Pepper, ginger and Christmas’ spicy heritage
It is all about pepper and ginger. The history of Christmas cookies is closely related to the European fascination with spices, or better to say fixation with spices. The spice trade has greatly altered world history and world cuisine, especially in Europe.
A solid example is Christmas. At Christmas time a complex bouquet of warm, caressing scents lingers in the air. Whether mulled wine or baked sweet, these spicy smells instantly make one feel homey and cozy. Strangely enough, almost none of the spices associated with Christmas are grown in Europe. Most come from afar, borrowed from other cuisines of the world.
Gingerbread is a generic word applied to sweet baked products ranging from cakes and bread, to cookies and biscuits, some soft, some brittle and some tooth-breaking hard. Many make use not only of ginger, but various spices, most commonly cinnamon, cloves and nutmeg. The spice list goes on with coriander, anise, star anise, cardamom, allspice, mace, and so on, to make a wonderful and iconic Christmas spice mix.
My favorite is the German Lebkuchengewürz, the most popular Christmas treat in Germany. Combining a little orange or lemon zest with a dash of rum, kirsch or some other fruit brandy or spirit, creates a seductive Christmassy aroma, instantly cheering the spirits.
It is interesting that most Christmas cookies in Europe are laden with cinnamon, but none, except the delicate Zimtsterne, are named after the much-used spice. On the contrary, despite its rather limited use, or even its non-existence, most receive a pepper-related name: Pepparkakor in Sweden, Pfeffernüsse and Pfefferkuchen in Germany, peppernuts in New Zeland, pepernoten in Holland, piperkakut in Finland, pebernødder in Denmark, piperkūkas in Latvia, piparkoodig in Estonia, and pepperkaker in Norway.

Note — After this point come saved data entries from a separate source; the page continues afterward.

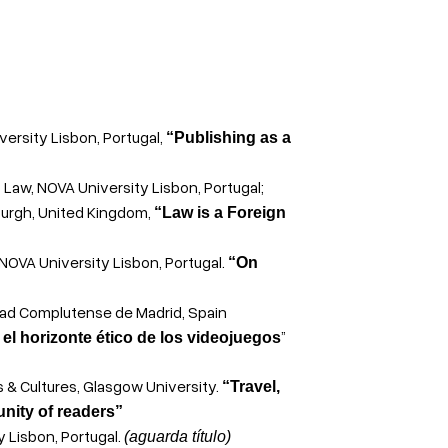
rsity Lisbon, Portugal,
“Publishing as a
Law, NOVA University Lisbon, Portugal;
burgh, United Kingdom,
“Law is a Foreign
OVA University Lisbon, Portugal.
“On
sidad Complutense de Madrid, Spain
”
el horizonte ético de los videojuegos
 & Cultures, Glasgow University.
“Travel,
nity of readers”
 Lisbon, Portugal.
(aguarda título)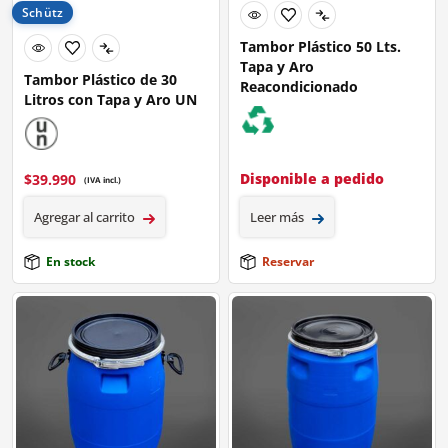
Schütz
Tambor Plástico 50 Lts.
Tapa y Aro
Tambor Plástico de 30
Reacondicionado
Litros con Tapa y Aro UN
Disponible a pedido
$
39.990
(IVA incl.)
Agregar al carrito
Leer más
En stock
Reservar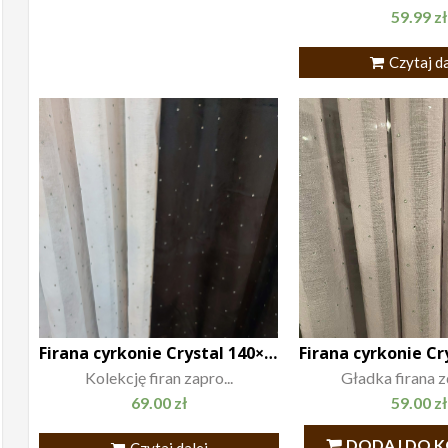
59.99
zł
Czytaj da
Firana cyrkonie Crystal 140×250
Kolekcję firan zapro...
Gładka firana z
69.00
zł
59.00
zł
DODAJ DO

The panpepato of Italy is a different genre but is still full of spices. One could even suspect the Apenzeller Biberli of Switzerland to have a Turkish pepper connection as the word translates as “with pepper” in Turkish, but apparently this is just a coincidence.
All these peppery cookies provide warmth in the cold months. The piperine in pepper has proved effective, and might be the reason why they are more popular in Nordic and colder Germanic regions. That said, in most cases the original spice in festive cookies and cakes could have been pepper, which was one of the earliest spices to reach Europe, followed by cinnamon.

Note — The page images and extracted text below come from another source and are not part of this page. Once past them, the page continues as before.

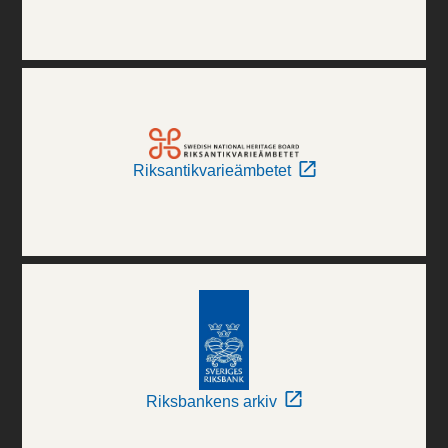
Riksantikvarieämbetet
Riksbankens arkiv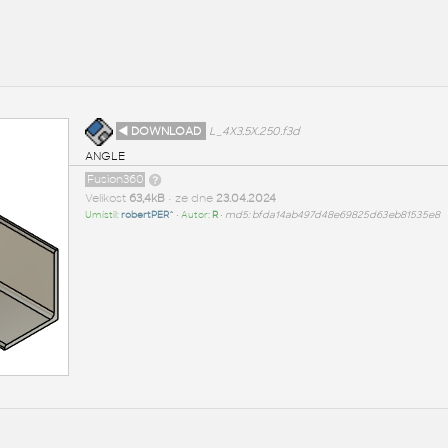
◄ DOWNLOAD
L_4X3.5X.250.f3d
ANGLE
Fusion360
Velikost
63,4kB
• ze dne
23.04.2024
Umístil:
robertPER^
• Autor:
R
•
md5: bfda14ab497d48e69825d63eb81535e8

Nowadays hardly any of these sweets use pepper. In most recipes ginger is the main source of heat. The word pepper stands for spice in general, probably because pepper was the earliest spice introduced to the Europeans. The Egyptians used pepper for mummification. It was also known in Ancient Greek and Roman times.
Roman cookery used pepper in various recipes. It was a widespread but expensive ingredient that could elevate any dish. The cost of pepper was so high in postclassical Europe that the Dutch language even has the word “peperduur,” meaning “as expensive as pepper.” It was even used as a currency in Byzantine times in Istanbul. The elite would carry around their own spice boxes filled with precious pepper and/or cinnamon, sprinkling it on food in banquets to show off their wealth. Although the pepper on our table is almost taken for granted, to our ancestors it was worth gold.
Whether pepper or ginger, the ultimate Christmas ingredient is a spicy cookie. The season is officially open now, so time to bake!
Recipe of the Week:
There is one peppery cookie recipe in Turkish Sephardic cuisine. It was probably a result of the spice trade, and the only written record is to be found in a book published by the old peoples’ house in Istanbul. It is named “Boyikos de Asukar kon Pimienta,” also known as Biskoços de Pimienta. Mix ½ cup each of sunflower oil and melted butter, add ½ cup water, one cup of sugar, and a heaped teaspoon of black pepper. Add enough flour to make a soft dough. Roll the dough about ½ cm thick and cut rounds with a cookie cutter about five cm in diameter. Transfer to a baking tray lined with baking paper. Bake until golden at 180°C for about 15-20 minutes.
Fork of the Week:
The closest one gets to Christmas cookies in Turkey is the kahke of Gaziantep. Ask for them in any shop or restaurant that specializes in Gaziantep cuisine. If in Istanbul, go to Karaköy and stop by the wonderful Köşkeroğlu, a popular spot for kebab and baklava aficionados, and ask for “köylü kahkesi.” Kahke comes in both sweet and savory forms. The sesame studded or tahini flavored ones are both very nice, but “köylü kahkesi,” which translates as the peasant kahke, is the spicy one, and a truly festive taste.
Cork of the Week:
In bygone days we used to make our own pepper vodka with lemon zest. Time to remember this old trick. Heat a handful of black peppercorns in a dry pan, crush slightly in a mortar, only to crack, add a bottle of vodka with lemon zest, preferably organic, peeled with a sharp knife like a spiral. Add a sugar cube. Leave aside a few days until flavors develop. Best served ice-cold or on the rocks.